▸ **What is being asked**
Reproduce the entries exactly, but keep the pictures out of the copy.

▸ **Input material**
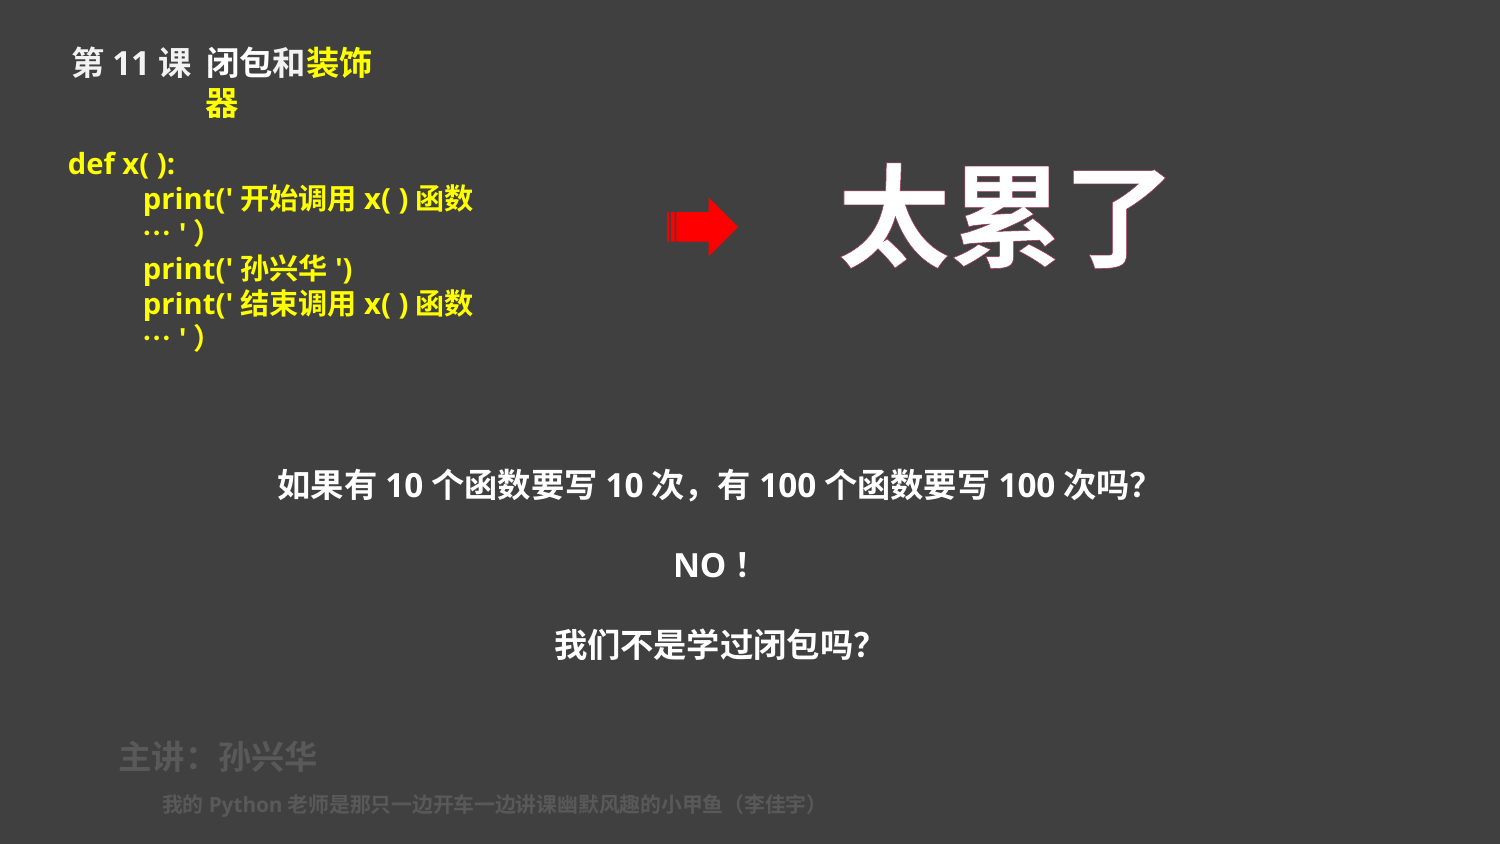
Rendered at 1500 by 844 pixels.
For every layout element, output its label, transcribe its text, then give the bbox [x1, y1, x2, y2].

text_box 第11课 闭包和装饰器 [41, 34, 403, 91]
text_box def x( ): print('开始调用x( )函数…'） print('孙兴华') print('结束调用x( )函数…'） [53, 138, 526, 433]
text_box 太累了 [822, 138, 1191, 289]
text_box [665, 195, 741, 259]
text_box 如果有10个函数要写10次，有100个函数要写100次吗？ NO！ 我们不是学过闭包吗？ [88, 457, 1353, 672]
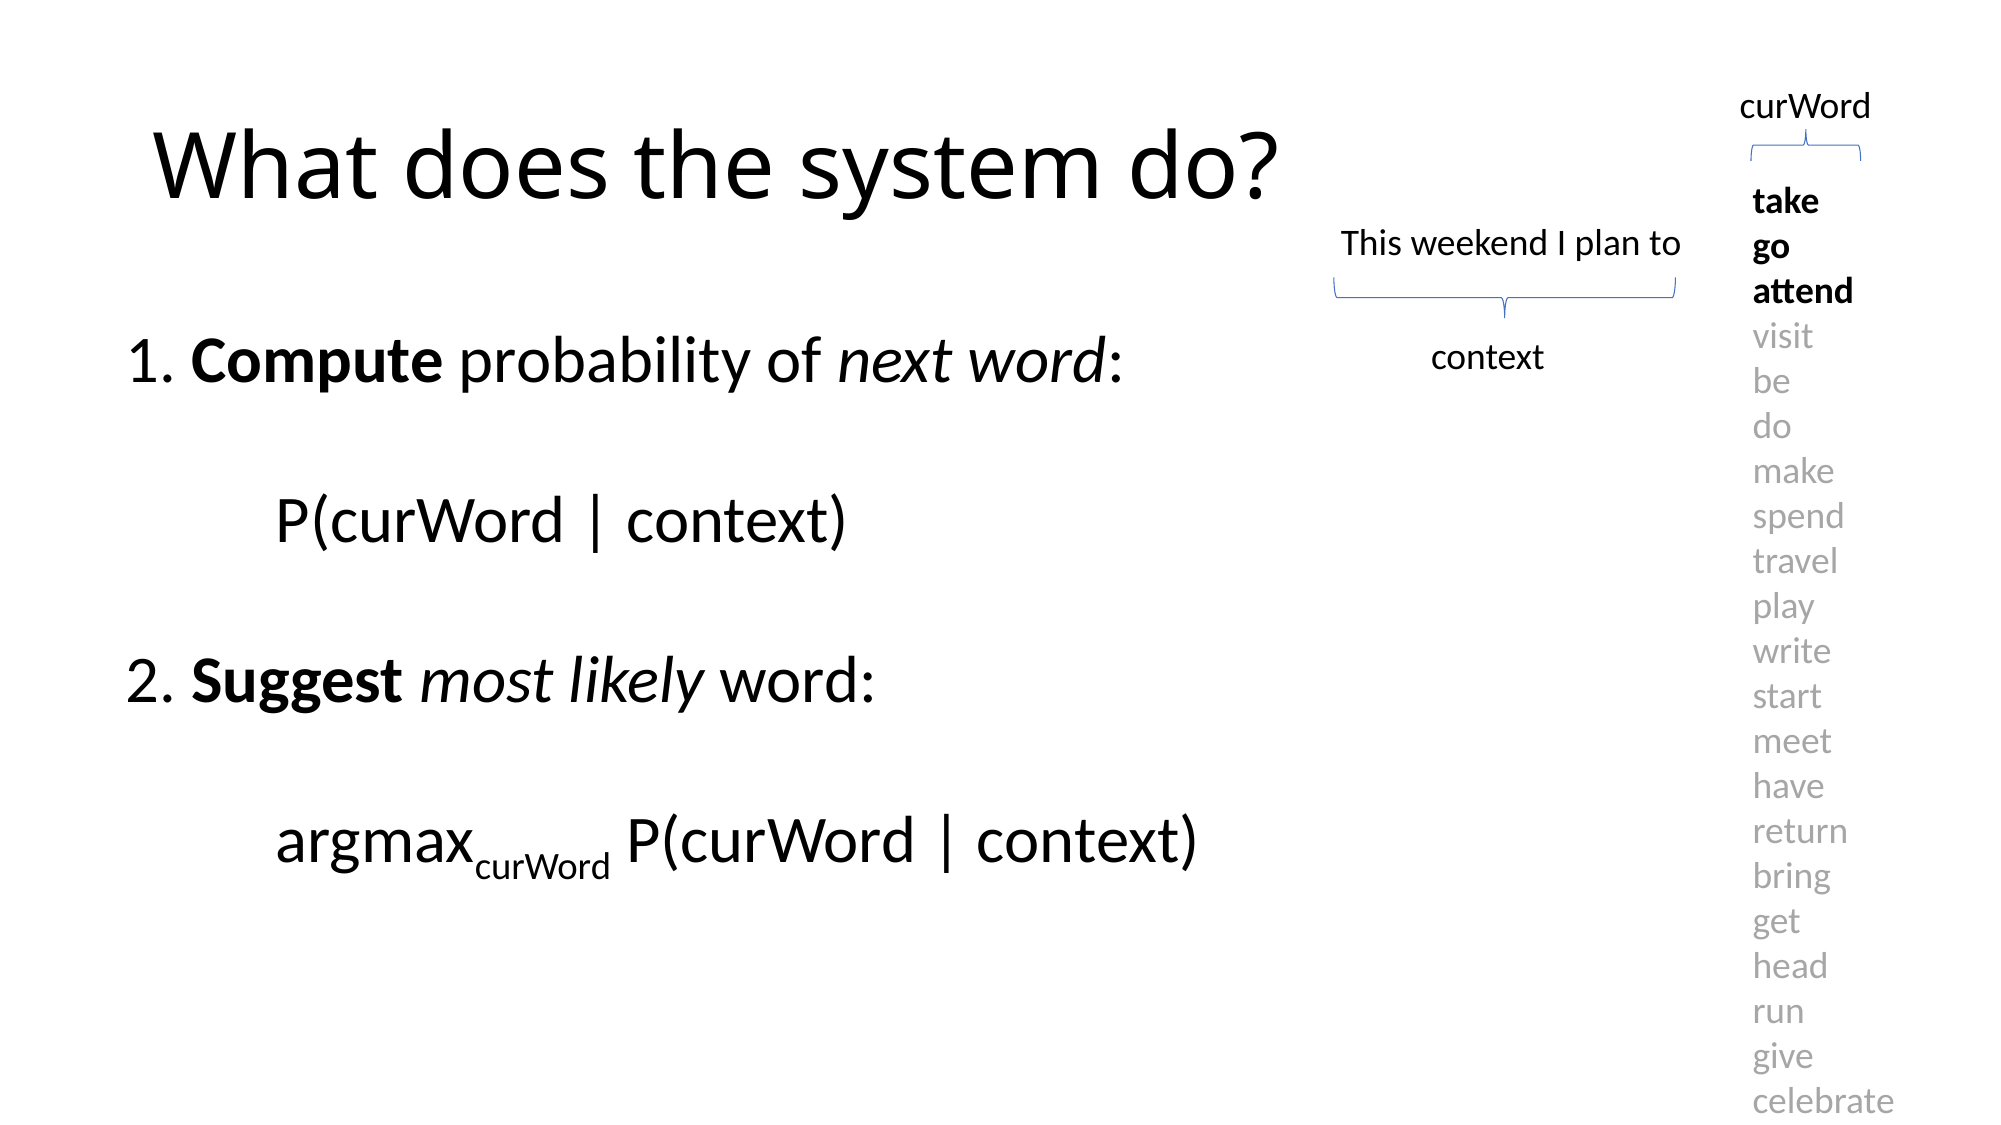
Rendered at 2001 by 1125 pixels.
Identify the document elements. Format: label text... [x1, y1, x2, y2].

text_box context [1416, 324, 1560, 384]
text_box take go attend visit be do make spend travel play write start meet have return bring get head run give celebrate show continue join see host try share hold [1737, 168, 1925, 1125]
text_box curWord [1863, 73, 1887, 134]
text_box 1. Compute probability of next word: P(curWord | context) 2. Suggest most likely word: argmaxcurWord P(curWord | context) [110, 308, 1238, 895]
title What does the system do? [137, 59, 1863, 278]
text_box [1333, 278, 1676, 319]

▸ **Solved problem**
Rendered at 1500 by 844 pixels.
For every layout element, output its label, transcribe its text, then give the bbox [x1, y1, x2, y2].

text_box 第11课 闭包和装饰器 [41, 34, 403, 91]
text_box def x( ): print('开始调用x( )函数…'） print('孙兴华') print('结束调用x( )函数…'） [53, 138, 526, 433]
text_box 太累了 [822, 138, 1191, 289]
text_box [665, 195, 741, 259]
text_box 如果有10个函数要写10次，有100个函数要写100次吗？ NO！ 我们不是学过闭包吗？ [88, 457, 1353, 672]
Rendered at 2001 by 1125 pixels.
Identify the document elements. Format: label text... [x1, y1, x2, y2].

text_box context [1416, 324, 1560, 384]
text_box take go attend visit be do make spend travel play write start meet have return bring get head run give celebrate show continue join see host try share hold [1737, 168, 1925, 1125]
text_box curWord [1863, 73, 1887, 134]
text_box 1. Compute probability of next word: P(curWord | context) 2. Suggest most likely word: argmaxcurWord P(curWord | context) [110, 308, 1238, 895]
title What does the system do? [137, 59, 1863, 278]
text_box [1333, 278, 1676, 319]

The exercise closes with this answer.